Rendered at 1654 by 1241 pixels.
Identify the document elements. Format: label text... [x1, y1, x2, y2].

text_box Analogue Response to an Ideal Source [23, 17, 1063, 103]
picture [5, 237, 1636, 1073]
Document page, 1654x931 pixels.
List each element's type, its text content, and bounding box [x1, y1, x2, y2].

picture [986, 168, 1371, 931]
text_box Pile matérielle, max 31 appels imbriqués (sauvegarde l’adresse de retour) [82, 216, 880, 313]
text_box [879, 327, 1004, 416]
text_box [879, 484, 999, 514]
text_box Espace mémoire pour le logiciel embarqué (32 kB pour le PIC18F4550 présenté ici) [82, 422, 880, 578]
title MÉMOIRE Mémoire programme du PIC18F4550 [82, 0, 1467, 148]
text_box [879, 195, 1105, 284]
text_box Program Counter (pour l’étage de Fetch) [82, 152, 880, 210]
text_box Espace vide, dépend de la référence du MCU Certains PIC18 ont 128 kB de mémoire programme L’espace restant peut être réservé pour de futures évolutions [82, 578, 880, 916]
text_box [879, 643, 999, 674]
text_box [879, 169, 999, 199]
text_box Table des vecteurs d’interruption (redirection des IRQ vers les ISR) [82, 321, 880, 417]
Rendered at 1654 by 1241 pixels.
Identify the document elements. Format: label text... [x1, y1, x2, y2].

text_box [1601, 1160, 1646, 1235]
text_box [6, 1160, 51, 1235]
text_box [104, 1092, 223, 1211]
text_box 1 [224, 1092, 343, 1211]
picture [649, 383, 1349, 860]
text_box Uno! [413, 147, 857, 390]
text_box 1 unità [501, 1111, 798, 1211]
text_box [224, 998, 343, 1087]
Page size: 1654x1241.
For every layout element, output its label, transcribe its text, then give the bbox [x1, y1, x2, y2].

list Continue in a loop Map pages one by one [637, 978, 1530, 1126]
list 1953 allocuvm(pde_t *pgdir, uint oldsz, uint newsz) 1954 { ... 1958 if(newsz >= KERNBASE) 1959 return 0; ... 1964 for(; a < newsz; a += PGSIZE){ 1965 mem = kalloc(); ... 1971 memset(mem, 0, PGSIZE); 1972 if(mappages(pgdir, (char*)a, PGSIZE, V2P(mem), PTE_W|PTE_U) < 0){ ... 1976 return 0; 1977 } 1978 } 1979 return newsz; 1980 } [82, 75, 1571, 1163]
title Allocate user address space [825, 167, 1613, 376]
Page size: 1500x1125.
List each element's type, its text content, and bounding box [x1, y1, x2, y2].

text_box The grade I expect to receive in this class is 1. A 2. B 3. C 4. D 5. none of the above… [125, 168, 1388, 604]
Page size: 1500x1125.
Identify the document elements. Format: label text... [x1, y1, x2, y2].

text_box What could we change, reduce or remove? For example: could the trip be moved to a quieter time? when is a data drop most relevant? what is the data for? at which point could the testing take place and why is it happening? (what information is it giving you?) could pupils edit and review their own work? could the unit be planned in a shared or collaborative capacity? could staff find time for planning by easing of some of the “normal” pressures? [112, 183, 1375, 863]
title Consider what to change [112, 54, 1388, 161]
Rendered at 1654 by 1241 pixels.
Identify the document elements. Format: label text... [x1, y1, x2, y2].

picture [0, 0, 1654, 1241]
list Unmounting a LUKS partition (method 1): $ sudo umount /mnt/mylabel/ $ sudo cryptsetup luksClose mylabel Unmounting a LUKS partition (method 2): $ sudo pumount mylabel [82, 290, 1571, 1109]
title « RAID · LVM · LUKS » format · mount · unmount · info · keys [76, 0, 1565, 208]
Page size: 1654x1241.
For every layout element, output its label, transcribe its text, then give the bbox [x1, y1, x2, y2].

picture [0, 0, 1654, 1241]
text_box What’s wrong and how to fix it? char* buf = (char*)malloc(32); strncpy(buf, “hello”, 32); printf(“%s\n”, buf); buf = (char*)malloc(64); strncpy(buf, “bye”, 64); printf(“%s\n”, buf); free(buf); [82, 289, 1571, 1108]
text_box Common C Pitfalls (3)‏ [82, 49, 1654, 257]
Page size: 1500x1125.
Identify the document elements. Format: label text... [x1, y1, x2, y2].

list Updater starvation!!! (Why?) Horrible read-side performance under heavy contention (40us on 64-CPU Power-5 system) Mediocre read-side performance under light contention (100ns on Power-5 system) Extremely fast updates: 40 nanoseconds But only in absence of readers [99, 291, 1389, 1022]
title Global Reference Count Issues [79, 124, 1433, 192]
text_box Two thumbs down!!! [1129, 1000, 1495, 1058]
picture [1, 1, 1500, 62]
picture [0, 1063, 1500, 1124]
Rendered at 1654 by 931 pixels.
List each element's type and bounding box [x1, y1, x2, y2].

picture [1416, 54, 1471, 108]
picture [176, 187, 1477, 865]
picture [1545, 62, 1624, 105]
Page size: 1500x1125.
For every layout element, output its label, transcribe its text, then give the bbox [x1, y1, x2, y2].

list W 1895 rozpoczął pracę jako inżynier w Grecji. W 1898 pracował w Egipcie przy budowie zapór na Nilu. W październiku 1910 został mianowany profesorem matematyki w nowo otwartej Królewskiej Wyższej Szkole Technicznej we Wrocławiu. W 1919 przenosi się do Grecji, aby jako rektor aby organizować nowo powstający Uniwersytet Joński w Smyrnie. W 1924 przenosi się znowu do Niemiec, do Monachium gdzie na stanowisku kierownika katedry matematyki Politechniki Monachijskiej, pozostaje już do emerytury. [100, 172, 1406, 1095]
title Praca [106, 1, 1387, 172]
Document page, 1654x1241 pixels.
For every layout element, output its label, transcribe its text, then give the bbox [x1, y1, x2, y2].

________

Problem to solve =
Reproduce the material above word for word, from its first line through the line that contains "picture [5, 237, 1636, 1073]", including that line.

Answer for this exercise =
Rendered at 1654 by 1241 pixels.
Identify the document elements. Format: label text... [x1, y1, x2, y2].

text_box Analogue Response to an Ideal Source [23, 17, 1063, 103]
picture [5, 237, 1636, 1073]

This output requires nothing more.